» **TEXTO PARA LEER**
________________________________________
Pienso que la vida es una posibilidad de nuestro Universo actual, que se da como posible, considerando por ahora sólo el ejemplo que conocemos, el de la Tierra, en un área determinada de los sistemas solares, con soles amarillos no demasiado grandes, en órbitas estables de planetas facilitadas por gigantes gaseosos más exteriores que minimizan las colisiones catastróficas con otros objetos como cometas y asteroides, y en resumen, de la existencia de esa área llamada «zona habitable» por los planetólogos, en la que un planeta como la Tierra pueda contener agua líquida y tener climas relativamente estables durante largos períodos de tiempo. En esas condiciones la vida parece hacerse posible según las reglas de nuestra física, y de ella surge, mediante el proceso evolutivo, una serie de especies animales que se desarrollan utilizando los «descubrimientos» evolutivos creados por sus antecesoras, en forma de una escalera que asciende, generando estructuras que se sostienen unas sobre otras, con una máxima economía de medios.

En este estado de cosas, la humanidad es producto de esa necesidad evolutiva, y gran parte de nuestras características sensoriales y, claro está, de pensamiento, están condicionadas por ese proceso evolutivo.
________________________________________
» **MATERIAL PROPORCIONADO**
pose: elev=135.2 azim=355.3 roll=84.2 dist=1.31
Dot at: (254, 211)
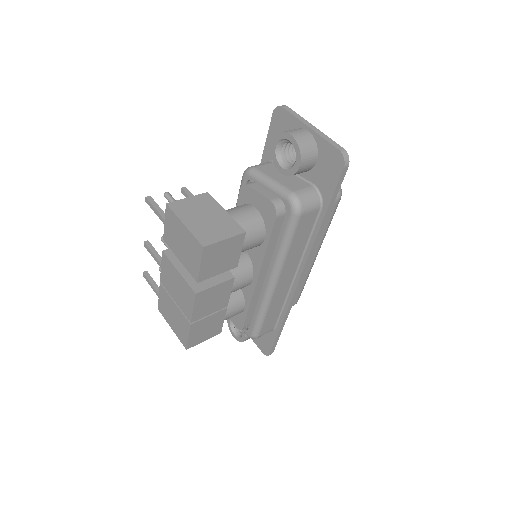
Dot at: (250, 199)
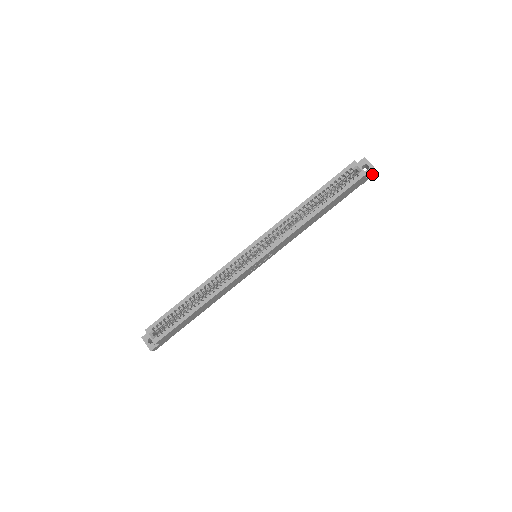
________________________________________
» **TRABAJO REQUERIDO**
#1 Según el texto sobre la vida en el Universo, ¿qué nombre dan los planetólogos al área en la que un planeta como la Tierra puede contener agua líquida?
#2 Por favor, reescribe la parte del texto sobre la vida en el Universo que empieza con las palabras "En este estado" y termina con "ese proceso evolutivo.", cambiando "humanidad" por "especie humana".
#3 Prolonga el texto sobre la vida en el Universo a partir de su última oración.
Las líneas no tienen ningún papel en este ejercicio.

» **RESULTADOS DEL EJERCICIO**
#1 La llaman «zona habitable».

#2
En este estado de cosas, la especie humana es producto de esa necesidad evolutiva, y gran parte de nuestras características sensoriales y, claro está, de pensamiento, están condicionadas por ese proceso evolutivo.

#3
La pareidolia es un fenómeno perceptivo interesante. Cuando percibimos una serie de estímulos no estructurados nuestra percepción tiene la tendencia a ordenarlos, formando rostros y formas familiares. Ejemplos como ver una cara en una nube, un pez en una forma caprichosa de una baldosa de mármol o un Cristo en una tostada, una sonrisa en el morro de un automóvil formada por los faros y el parachoques son efectos de pareidolia. Claramente, esa necesidad de dar sentido a lo que percibimos nace en algún momento de nuestra evolución. Tal vez como necesidad de encontrar el rostro de un depredador oculto tras una fronda. Hawkins desarrolla este modelo de percepción en su marco de Memoria-Predicción.

Postulo, basándome precisamente en la pareidolia y peculiaridades perceptivas similares, y en las tesis de Hawkins, en que la necesidad de Dios tiene un origen evolutivo. La necesidad del padre, de una norma común dimanante de una autoridad superior que todos los miembros tribales deban cumplir sin cuestionarla, de dar sentido a la muerte, la racionalización primaria de la locura o los comportamientos inexplicables en los semejantes (epilepsia, parálisis cerebral, etcétera) parecen transmitir a nuestros antepasados una necesidad de un «orden superior», que aparece como una preciencia, siempre antes que la ciencia, como intuición. De la adoración de los astros y el Sol se pasa a la adoración de un ser abstracto; todo un salto intelectual, por cierto.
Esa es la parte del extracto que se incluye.